USDA / 2012-17. Project Director: Tom Richard, Director of the Penn State Institutes of Energy and Environment.

The Northeast Woody/Warm-season Biomass Consortium (NEWBio) is a regional network of universities, businesses, and governmental organizations dedicated to building robust, scalable, and sustainable value chains for energy and bioproducts based on biomass. NEWBio focuses on feedstock produced from the perennials shrub willow, miscanthus and switchgrass, and annual crops produced with a low net greenhouse gas (GHG) footprint and that enhance ecosystem services.

Dr. Kemanian, along with S. Spatari from Drexel University, lead the Sustainability Thrust and the modeling applications. Our team has experiments measuring carbon dioxide and water exchange using eddy covariance techniques, nitrogen cycling using stable isotopes, and biomass trials for both willows and warm season grasses. Our team also applies the simulation model Cycles to assess water use, nutrient cycling, carbon storage and other variables of interest for the economic productivity and environmental sustainability of biomass crops production.
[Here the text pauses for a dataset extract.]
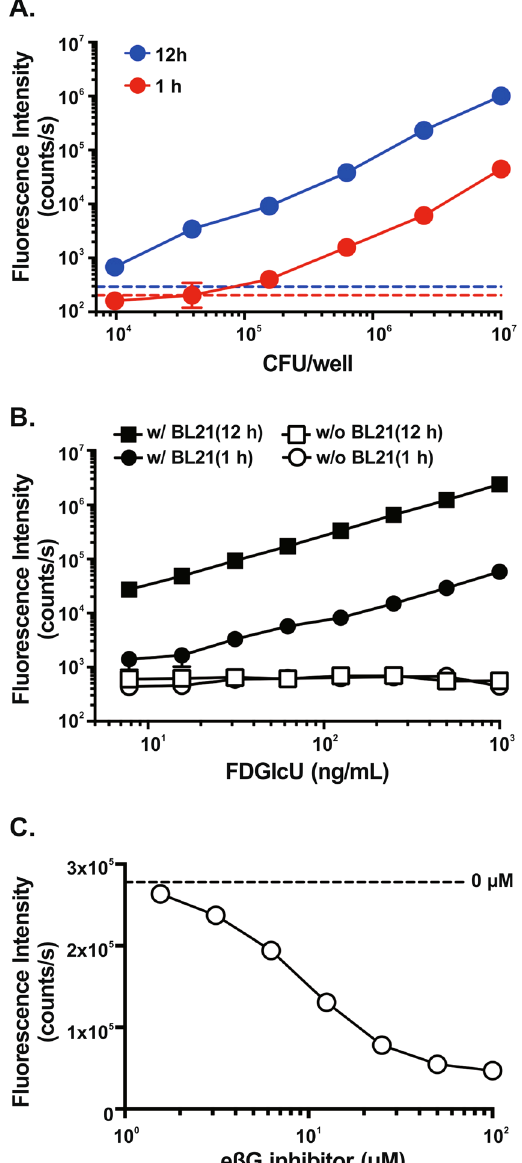
Figure 1. Hydrolysis of FDGlcU in cell-based assays and inhibition by the e β G inhibitor. ( A ) Fluorescence intensity of 0.5 μ g/mL FDGlcU hydrolyzed by various amounts (CFU/well) of BL21 cells after 1-hour (red dots) or 12-hour (blue dots) incubations. Dashed lines indicate the absence of BL21 cells in the 1-hour (red line) or the 12-hour (blue line) incubation. ( B ) Fluorescence intensity of various concentrations of FDGlcU hydrolyzed by 10 7 CFU/well of BL21 cells after 1-hour ( ● ) and 12-hour ( ■ ) incubations. (☐) and ( ○ ) indicate the absence of BL21 cells. ( C ) Fluorescence intensity of 1 μ g/mL of FDGlcU hydrolyzed by 6.25 × 10 5 CFU/well of BL21 cells in the presence of the e β G inhibitor at various concentrations ( μ M) after the 12-hour incubation. The dashed line indicates the absence of the e β G inhibitor. Error bars indicate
Led by Penn State University, NEWBio includes partners from Cornell University, SUNY College of Environmental Science and Forestry, West Virginia University, Delaware State University, Ohio State University, Rutgers University, USDA's Eastern Regional Research Center, DOE's Oak Ridge National Laboratory and Idaho National Laboratory, and partner companies throughout the value chain from crop genetics to fuel use, as well as state and local agencies, industry associations, citizen groups, and environmental and economic development organizations with an established track record of collaboration and impact.